**Task item:**
Set down every record below exactly as it stands, with the pictures omitted.

**Source data:**
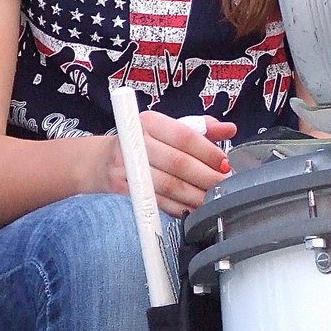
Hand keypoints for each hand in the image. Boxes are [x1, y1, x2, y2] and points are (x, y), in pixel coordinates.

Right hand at [101, 110, 235, 215]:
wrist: (101, 161)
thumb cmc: (142, 144)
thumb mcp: (167, 130)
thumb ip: (199, 129)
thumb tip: (229, 129)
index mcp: (149, 122)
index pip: (184, 136)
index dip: (208, 151)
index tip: (225, 164)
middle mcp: (136, 140)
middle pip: (178, 163)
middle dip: (206, 177)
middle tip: (225, 186)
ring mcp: (127, 166)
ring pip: (169, 185)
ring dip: (196, 196)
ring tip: (213, 200)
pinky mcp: (123, 187)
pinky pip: (157, 201)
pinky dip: (179, 208)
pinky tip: (194, 209)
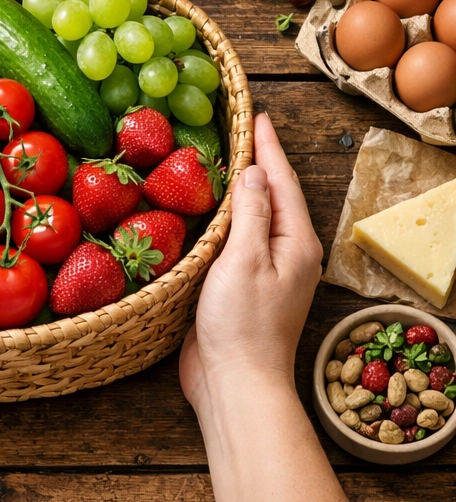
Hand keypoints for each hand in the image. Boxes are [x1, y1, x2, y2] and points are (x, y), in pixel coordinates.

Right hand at [179, 112, 322, 408]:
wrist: (235, 384)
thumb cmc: (242, 325)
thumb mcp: (247, 260)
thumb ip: (253, 213)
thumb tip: (255, 173)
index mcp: (295, 243)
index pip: (282, 182)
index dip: (268, 148)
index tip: (257, 117)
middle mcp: (286, 253)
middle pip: (273, 196)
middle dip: (258, 162)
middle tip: (240, 130)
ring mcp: (264, 270)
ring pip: (254, 217)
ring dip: (239, 188)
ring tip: (220, 161)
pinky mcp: (241, 285)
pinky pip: (236, 238)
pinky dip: (223, 216)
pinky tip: (205, 210)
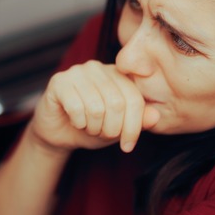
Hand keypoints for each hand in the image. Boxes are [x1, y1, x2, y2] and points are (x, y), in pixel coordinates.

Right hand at [29, 60, 158, 153]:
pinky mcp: (59, 81)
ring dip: (93, 127)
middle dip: (111, 129)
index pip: (135, 99)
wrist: (59, 133)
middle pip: (117, 104)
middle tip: (102, 135)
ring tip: (88, 127)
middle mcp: (99, 68)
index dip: (133, 127)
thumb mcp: (119, 128)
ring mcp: (77, 71)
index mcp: (118, 75)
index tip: (127, 146)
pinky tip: (75, 121)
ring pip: (96, 107)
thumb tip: (155, 117)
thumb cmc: (91, 127)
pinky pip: (76, 107)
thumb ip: (138, 121)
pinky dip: (78, 122)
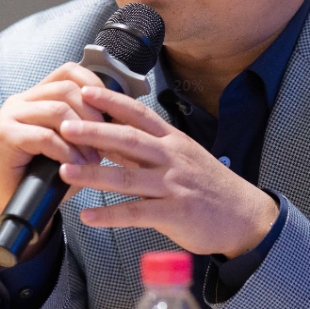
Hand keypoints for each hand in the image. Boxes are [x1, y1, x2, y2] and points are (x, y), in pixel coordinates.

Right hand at [0, 63, 105, 258]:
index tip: (112, 109)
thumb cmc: (51, 173)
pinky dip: (66, 152)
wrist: (22, 206)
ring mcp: (10, 117)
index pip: (69, 71)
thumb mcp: (75, 142)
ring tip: (93, 159)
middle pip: (66, 89)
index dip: (94, 84)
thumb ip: (90, 123)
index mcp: (37, 95)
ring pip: (57, 110)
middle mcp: (20, 100)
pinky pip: (45, 136)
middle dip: (92, 115)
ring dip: (82, 136)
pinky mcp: (5, 137)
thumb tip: (122, 111)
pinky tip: (75, 165)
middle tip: (106, 141)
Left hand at [57, 85, 278, 258]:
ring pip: (128, 177)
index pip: (139, 114)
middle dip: (95, 131)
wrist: (244, 216)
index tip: (86, 91)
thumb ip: (148, 150)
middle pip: (129, 140)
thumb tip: (111, 137)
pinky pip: (136, 213)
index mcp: (173, 141)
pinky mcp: (175, 213)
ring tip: (65, 172)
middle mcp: (172, 158)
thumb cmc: (210, 187)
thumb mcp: (183, 158)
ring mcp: (174, 185)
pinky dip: (110, 216)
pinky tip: (87, 217)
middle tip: (65, 125)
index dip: (112, 101)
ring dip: (93, 175)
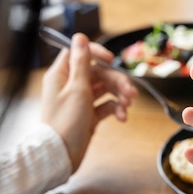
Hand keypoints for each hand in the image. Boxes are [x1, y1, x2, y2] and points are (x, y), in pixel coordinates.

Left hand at [41, 33, 137, 171]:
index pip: (80, 54)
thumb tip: (80, 37)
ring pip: (105, 90)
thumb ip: (82, 63)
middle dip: (116, 81)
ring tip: (128, 105)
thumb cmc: (65, 123)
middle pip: (98, 73)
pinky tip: (121, 117)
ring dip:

**Result below:**
Hand keypoints for each hand in the image. Boxes are [x1, y1, x2, y2] and points are (x, y), in pixel coordinates.

Right hand at [101, 110, 235, 215]:
wrist: (101, 161)
thumb cmc: (142, 144)
thumb mcp: (167, 130)
thumb ip: (199, 129)
thumb tip: (229, 129)
index mcp: (149, 122)
index pip: (184, 136)
index dip: (208, 151)
index tip: (225, 164)
middle mcp: (136, 140)
middle pip: (178, 163)
middle dip: (206, 177)
middle tip: (225, 186)
ring mcp: (127, 166)
ring pip: (169, 185)
ring dip: (196, 196)
ring tip: (213, 200)
pinky mcp: (123, 187)
pinky pip: (157, 201)
pinky dip: (179, 208)
pinky tip: (194, 209)
Hand keypoints for each hand in the image. Boxes are [x1, y1, x2, y2] and points are (x, y), in pixel coordinates.

Right hand at [179, 112, 322, 408]:
wrist: (235, 384)
thumb cmc: (242, 325)
thumb mcp: (247, 260)
thumb ip: (253, 213)
thumb tip: (255, 173)
index mcp: (295, 243)
index pip: (282, 182)
index dip: (268, 148)
index tip: (257, 117)
middle mcp: (286, 253)
middle pip: (273, 196)
middle dip: (258, 162)
middle tip: (240, 130)
ring mcp: (264, 270)
ring pip: (254, 217)
ring dip: (239, 188)
ring tip: (220, 161)
pinky mcp: (241, 285)
pinky pip: (236, 238)
pinky dip: (223, 216)
pinky tip: (205, 210)
Hand keypoints for each hand in the image. Boxes are [x1, y1, x2, y2] and points are (x, y), in pixel coordinates.

Right hand at [29, 60, 158, 153]:
pinky mcp: (59, 81)
ring dip: (93, 127)
middle dip: (111, 129)
index pip: (135, 99)
wrist: (59, 133)
middle pip: (117, 104)
middle tip: (102, 135)
ring tip: (88, 127)
middle mcp: (99, 68)
index dip: (133, 127)
thumb mcp: (119, 128)
ring mcp: (77, 71)
index mcp: (118, 75)
index tip: (127, 146)
pinky tip: (75, 121)
ring pip: (96, 107)
thumb tip: (155, 117)
thumb cmc: (91, 127)
pinky pip: (76, 107)
thumb ip: (138, 121)
pinky dip: (78, 122)
Hand keypoints for each hand in the image. Boxes are [x1, y1, x2, y2] and points are (x, y), in pixel coordinates.

Right hand at [0, 63, 105, 258]:
index tip: (112, 109)
thumb cmc: (51, 173)
pinky dip: (66, 152)
wrist: (22, 206)
ring mcp: (10, 117)
index pip: (69, 71)
thumb mcp: (75, 142)
ring tip: (93, 159)
middle pip: (66, 89)
index dip: (94, 84)
thumb ip: (90, 123)
index mcp: (37, 95)
ring pip: (57, 110)
middle mcp: (20, 100)
pinky pip: (45, 136)
middle dip: (92, 115)
ring dip: (82, 136)
pinky mcp: (5, 137)
thumb tip: (122, 111)
pinky tip: (75, 165)
middle tip: (106, 141)
Left hand at [57, 85, 278, 258]:
ring pip: (128, 177)
index pip: (139, 114)
middle dip: (95, 131)
wrist: (244, 216)
index tip: (86, 91)
thumb ip: (148, 150)
middle pip: (129, 140)
thumb tip: (111, 137)
pinky pip: (136, 213)
index mcp: (173, 141)
pinky mcp: (175, 213)
ring tip: (65, 172)
middle mcp: (172, 158)
thumb cmc: (210, 187)
thumb mcp: (183, 158)
ring mcp: (174, 185)
pinky dip: (110, 216)
pinky tip: (87, 217)
middle tip: (65, 125)
index dip: (112, 101)
ring dip: (93, 175)
Hand keypoints for each hand in the image. Boxes are [x1, y1, x2, y2] and points are (x, y), in pixel coordinates.

Left hand at [41, 33, 137, 171]:
index pip: (80, 54)
thumb tip: (80, 37)
ring pip: (105, 90)
thumb ip: (82, 63)
middle dip: (116, 81)
ring tip: (128, 105)
thumb cmc: (65, 123)
middle pip: (98, 73)
pinky tip: (121, 117)
ring dip:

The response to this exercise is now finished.